What you will do = Your task is to set down the records below again, exactly.

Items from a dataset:
· · · ·
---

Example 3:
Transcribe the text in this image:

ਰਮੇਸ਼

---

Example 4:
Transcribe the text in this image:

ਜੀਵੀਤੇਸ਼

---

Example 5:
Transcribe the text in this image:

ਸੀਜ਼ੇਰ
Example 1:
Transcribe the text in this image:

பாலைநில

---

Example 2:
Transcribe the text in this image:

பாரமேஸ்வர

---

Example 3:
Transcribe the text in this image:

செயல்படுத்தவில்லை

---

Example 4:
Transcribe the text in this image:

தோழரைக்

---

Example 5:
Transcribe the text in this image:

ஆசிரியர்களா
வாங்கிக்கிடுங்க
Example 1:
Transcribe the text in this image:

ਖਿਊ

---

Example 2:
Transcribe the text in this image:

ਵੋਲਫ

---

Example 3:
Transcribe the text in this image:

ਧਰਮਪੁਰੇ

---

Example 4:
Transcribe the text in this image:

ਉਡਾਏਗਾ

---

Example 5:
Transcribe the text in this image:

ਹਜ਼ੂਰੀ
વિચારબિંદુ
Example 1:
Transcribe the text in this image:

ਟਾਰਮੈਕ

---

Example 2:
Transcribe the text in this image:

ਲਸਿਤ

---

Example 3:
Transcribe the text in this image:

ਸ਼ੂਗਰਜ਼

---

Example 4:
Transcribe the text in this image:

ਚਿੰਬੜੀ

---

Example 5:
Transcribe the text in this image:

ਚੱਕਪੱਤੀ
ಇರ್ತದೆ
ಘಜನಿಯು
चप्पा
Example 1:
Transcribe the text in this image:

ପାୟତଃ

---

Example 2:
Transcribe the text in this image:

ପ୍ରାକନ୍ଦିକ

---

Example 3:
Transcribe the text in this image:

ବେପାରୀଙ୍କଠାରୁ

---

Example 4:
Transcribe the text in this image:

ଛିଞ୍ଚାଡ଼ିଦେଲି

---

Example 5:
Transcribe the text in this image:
· · · ·
Result for this exercise =
---

Example 3:
Transcribe the text in this image:

ਰਮੇਸ਼

---

Example 4:
Transcribe the text in this image:

ਜੀਵੀਤੇਸ਼

---

Example 5:
Transcribe the text in this image:

ਸੀਜ਼ੇਰ
Example 1:
Transcribe the text in this image:

பாலைநில

---

Example 2:
Transcribe the text in this image:

பாரமேஸ்வர

---

Example 3:
Transcribe the text in this image:

செயல்படுத்தவில்லை

---

Example 4:
Transcribe the text in this image:

தோழரைக்

---

Example 5:
Transcribe the text in this image:

ஆசிரியர்களா
வாங்கிக்கிடுங்க
Example 1:
Transcribe the text in this image:

ਖਿਊ

---

Example 2:
Transcribe the text in this image:

ਵੋਲਫ

---

Example 3:
Transcribe the text in this image:

ਧਰਮਪੁਰੇ

---

Example 4:
Transcribe the text in this image:

ਉਡਾਏਗਾ

---

Example 5:
Transcribe the text in this image:

ਹਜ਼ੂਰੀ
વિચારબિંદુ
Example 1:
Transcribe the text in this image:

ਟਾਰਮੈਕ

---

Example 2:
Transcribe the text in this image:

ਲਸਿਤ

---

Example 3:
Transcribe the text in this image:

ਸ਼ੂਗਰਜ਼

---

Example 4:
Transcribe the text in this image:

ਚਿੰਬੜੀ

---

Example 5:
Transcribe the text in this image:

ਚੱਕਪੱਤੀ
ಇರ್ತದೆ
ಘಜನಿಯು
चप्पा
Example 1:
Transcribe the text in this image:

ପାୟତଃ

---

Example 2:
Transcribe the text in this image:

ପ୍ରାକନ୍ଦିକ

---

Example 3:
Transcribe the text in this image:

ବେପାରୀଙ୍କଠାରୁ

---

Example 4:
Transcribe the text in this image:

ଛିଞ୍ଚାଡ଼ିଦେଲି

---

Example 5:
Transcribe the text in this image:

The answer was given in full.